3. Load a preprocessing class like a tokenizer, image processor, feature extractor, or processor:

In [None]:
from transformers import AutoTokenizer

tokenizer = AutoTokenizer.from_pretrained("distilbert-base-uncased")

4. Load a dataset:

In [None]:
from datasets import load_dataset

dataset = load_dataset("rotten_tomatoes")  # doctest: +IGNORE_RESULT

In [6]:
dataset

DatasetDict({
    train: Dataset({
        features: ['text', 'label'],
        num_rows: 8530
    })
    validation: Dataset({
        features: ['text', 'label'],
        num_rows: 1066
    })
    test: Dataset({
        features: ['text', 'label'],
        num_rows: 1066
    })
})

By default we downloaded the whole dataset including validation and test data.

In [19]:
dataset['train'].features

{'text': Value(dtype='string', id=None),
 'label': ClassLabel(names=['neg', 'pos'], id=None)}

We have 2 labels: neg and pos

Lets print the third row

In [18]:
dataset['train'][2]

{'text': 'effective but too-tepid biopic', 'label': 1}

5. Create a function to tokenize the dataset:

In [None]:
def tokenize_dataset(dataset):
    return tokenizer(dataset["text"])

#Then apply it over the entire dataset with map:
dataset = dataset.map(tokenize_dataset, batched=True)

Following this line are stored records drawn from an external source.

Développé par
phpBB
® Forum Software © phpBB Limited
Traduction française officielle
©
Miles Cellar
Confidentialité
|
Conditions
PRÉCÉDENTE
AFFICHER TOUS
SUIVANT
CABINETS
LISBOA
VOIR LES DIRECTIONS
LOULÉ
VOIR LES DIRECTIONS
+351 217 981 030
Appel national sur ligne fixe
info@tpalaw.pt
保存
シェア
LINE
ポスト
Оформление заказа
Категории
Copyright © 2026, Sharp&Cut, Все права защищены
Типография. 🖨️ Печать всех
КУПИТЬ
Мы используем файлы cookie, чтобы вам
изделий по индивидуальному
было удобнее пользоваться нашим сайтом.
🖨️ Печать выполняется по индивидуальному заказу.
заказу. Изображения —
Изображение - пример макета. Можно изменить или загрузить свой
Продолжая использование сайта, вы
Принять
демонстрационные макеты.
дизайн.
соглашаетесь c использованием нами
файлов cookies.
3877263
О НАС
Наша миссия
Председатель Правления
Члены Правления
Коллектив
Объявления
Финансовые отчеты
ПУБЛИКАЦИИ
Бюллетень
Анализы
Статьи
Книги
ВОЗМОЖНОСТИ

If we print again, we can see the input_ids and attention_mask keys

In [23]:
dataset['train'][2]

{'text': 'effective but too-tepid biopic',
 'label': 1,
 'input_ids': [101, 4621, 2021, 2205, 1011, 8915, 23267, 16012, 24330, 102],
 'attention_mask': [1, 1, 1, 1, 1, 1, 1, 1, 1, 1]}

6. A [DataCollatorWithPadding](https://huggingface.co/docs/transformers/v4.37.0/en/main_classes/data_collator#transformers.DataCollatorWithPadding) to create a batch of examples from your dataset:

In [24]:
from transformers import DataCollatorWithPadding

data_collator = DataCollatorWithPadding(tokenizer=tokenizer)

Now gather all these classes in Trainer:

In [26]:
from transformers import Trainer

trainer = Trainer(
    model=model,
    args=training_args,
    train_dataset=dataset["train"],
    eval_dataset=dataset["test"],
    tokenizer=tokenizer,
    data_collator=data_collator,
)  # doctest: +SKIP

When you’re ready, call train() to start training:

In [27]:
trainer.train()

  0%|          | 0/1067 [00:00<?, ?it/s]

You're using a DistilBertTokenizerFast tokenizer. Please note that with a fast tokenizer, using the `__call__` method is faster than using a method to encode the text followed by a call to the `pad` method to get a padded encoding.

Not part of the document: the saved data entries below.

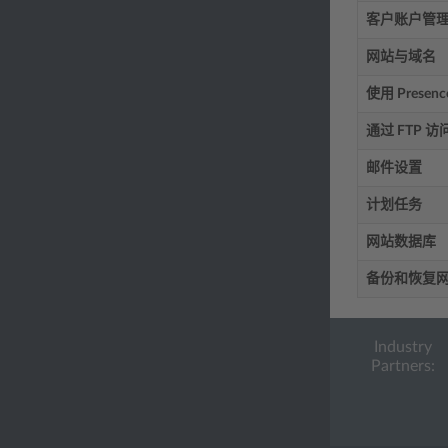
客户账户管
网站与域名
使用 Presenc
通过 FTP 
邮件设置
计划任务
网站数据库
备份和恢复
Industry
Partners:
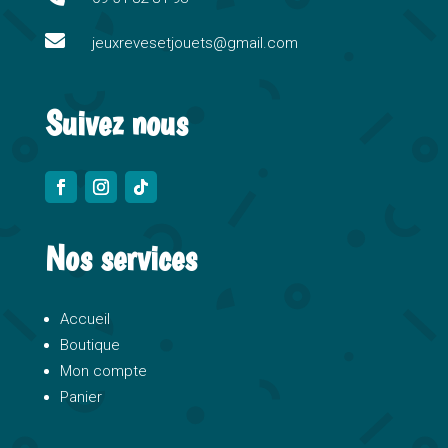
v

e
jeuxrevesetjouets@gmail.com
:
Suivez nous
Nos services
Accueil
Boutique
Mon compte
Panier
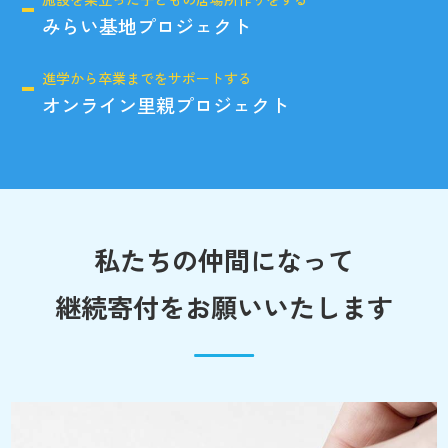
みらい基地プロジェクト
進学から卒業までをサポートする
オンライン里親プロジェクト
私たちの仲間になって
継続寄付をお願いいたします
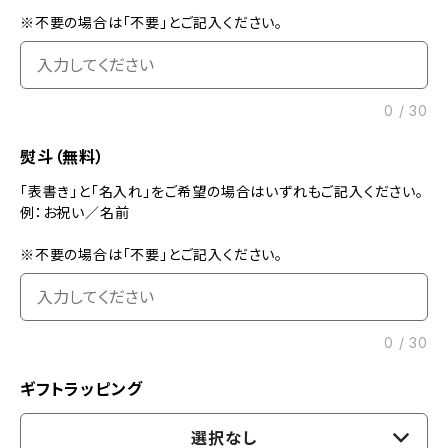
※不要の場合は「不要」とご記入ください。
0
/
30
熨斗（無料）
「表書き」と「名入れ」をご希望の場合はいずれもご記入ください。
例：お祝い／名前
※不要の場合は「不要」とご記入ください。
0
/
30
ギフトラッピング
選択なし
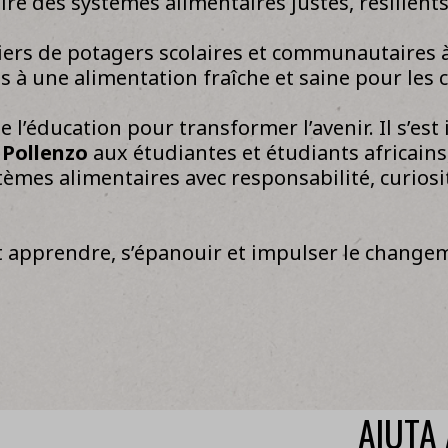
ire des systèmes alimentaires justes, résilients,
liers de potagers scolaires et communautaires à
ès à une alimentation fraîche et saine pour le
l’éducation pour transformer l’avenir. Il s’est 
 Pollenzo
aux étudiantes et étudiants africains
èmes alimentaires avec responsabilité, curiosité
nt apprendre, s’épanouir et impulser le chan
AIUTA 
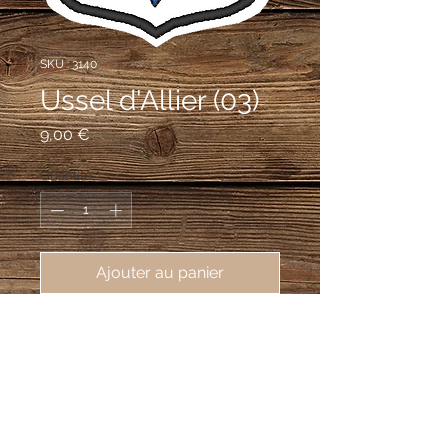
SKU : 3140
Ussel d'Allier (03)
Prix
9,00 €
Quantité
*
Ajouter au panier
écusson brodé ville d'Ussel d'Allier
(03140), 62X80 mm
tiercé en pairle renversé : au premier de
gueules à la tour d'argent maçonnée
de sable, ouverte et ajourée du champ,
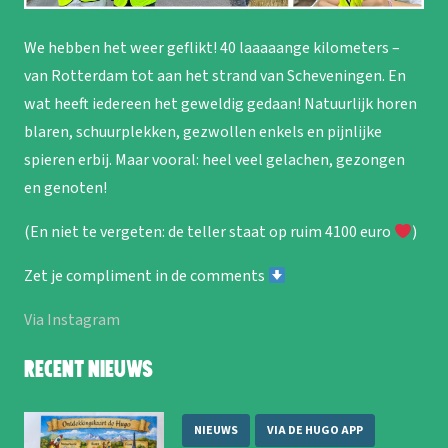
We hebben het weer geflikt! 40 laaaaange kilometers –
van Rotterdam tot aan het strand van Scheveningen. En
wat heeft iedereen het geweldig gedaan! Natuurlijk horen
blaren, schuurplekken, gezwollen enkels en pijnlijke
spieren erbij. Maar vooral: heel veel gelachen, gezongen
en genoten!
(En niet te vergeten: de teller staat op ruim 4100 euro
)
Zet je compliment in de comments
Via Instagram
Recent nieuws
NIEUWS
VIA DE HUGO APP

{'loss': 0.4611, 'learning_rate': 1.0627928772258671e-05, 'epoch': 0.47}
{'loss': 0.3775, 'learning_rate': 1.2558575445173386e-06, 'epoch': 0.94}
{'train_runtime': 1039.761, 'train_samples_per_second': 8.204, 'train_steps_per_second': 1.026, 'train_loss': 0.4154262435469766, 'epoch': 1.0}


TrainOutput(global_step=1067, training_loss=0.4154262435469766, metrics={'train_runtime': 1039.761, 'train_samples_per_second': 8.204, 'train_steps_per_second': 1.026, 'train_loss': 0.4154262435469766, 'epoch': 1.0})

In [None]:
pred=trainer.predict(dataset['test'])

In [37]:
dataset['test'][2]['text']

'it\'s like a " big chill " reunion of the baader-meinhof gang , only these guys are more harmless pranksters than political activists .'

In [31]:
pred.label_ids

array([1, 1, 1, ..., 0, 0, 0], dtype=int64)

In [40]:
pred.predictions[2]

array([ 0.7101512, -0.651096 ], dtype=float32)

You can customize the training loop behavior by subclassing the methods inside Trainer. This allows you to customize features such as the loss function, optimizer, and scheduler.

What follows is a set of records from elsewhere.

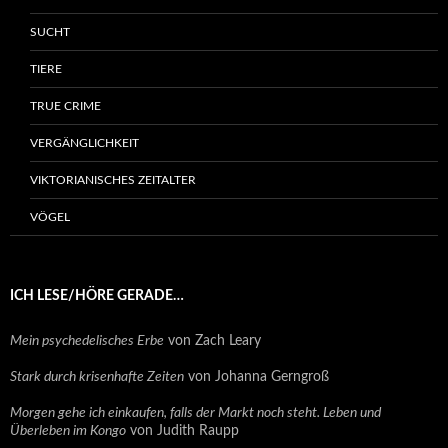
SUCHT
TIERE
TRUE CRIME
VERGÄNGLICHKEIT
VIKTORIANISCHES ZEITALTER
VÖGEL
ICH LESE/HÖRE GERADE…
Mein psychedelisches Erbe
von Zach Leary
Stark durch krisenhafte Zeiten
von Johanna Gerngroß
Morgen gehe ich einkaufen, falls der Markt noch steht. Leben und
Überleben im Kongo
von Judith Raupp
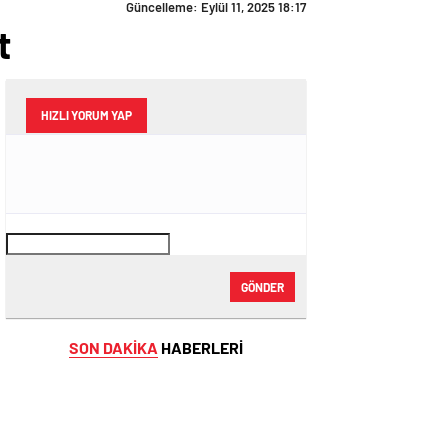
Güncelleme: Eylül 11, 2025 18:17
t
HIZLI YORUM YAP
GÖNDER
SON DAKİKA
HABERLERİ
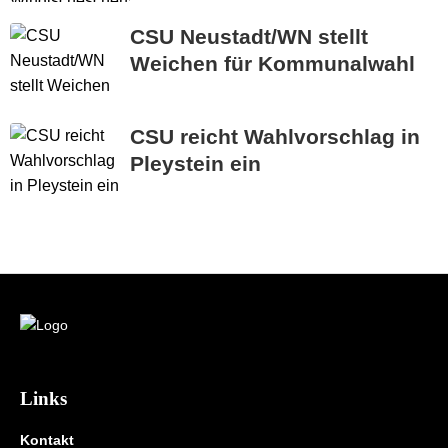
CSU Neustadt/WN stellt
Weichen für Kommunalwahl
CSU reicht Wahlvorschlag in
Pleystein ein
Links
Kontakt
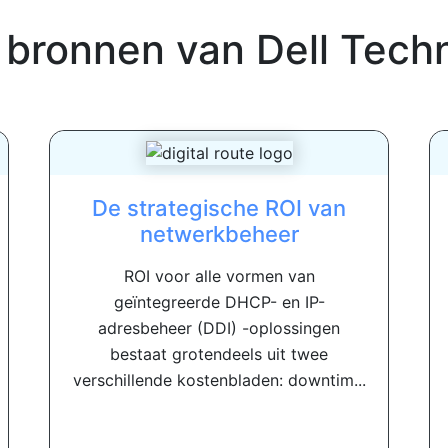
 bronnen van
Dell Techn
De strategische ROI van
netwerkbeheer
ROI voor alle vormen van
geïntegreerde DHCP- en IP-
adresbeheer (DDI) -oplossingen
bestaat grotendeels uit twee
verschillende kostenbladen: downtim...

The other way to customize the training loop is by using Callbacks. You can use callbacks to integrate with other libraries and inspect the training loop to report on progress or stop the training early. Callbacks do not modify anything in the training loop itself. To customize something like the loss function, you need to subclass the Trainer instead.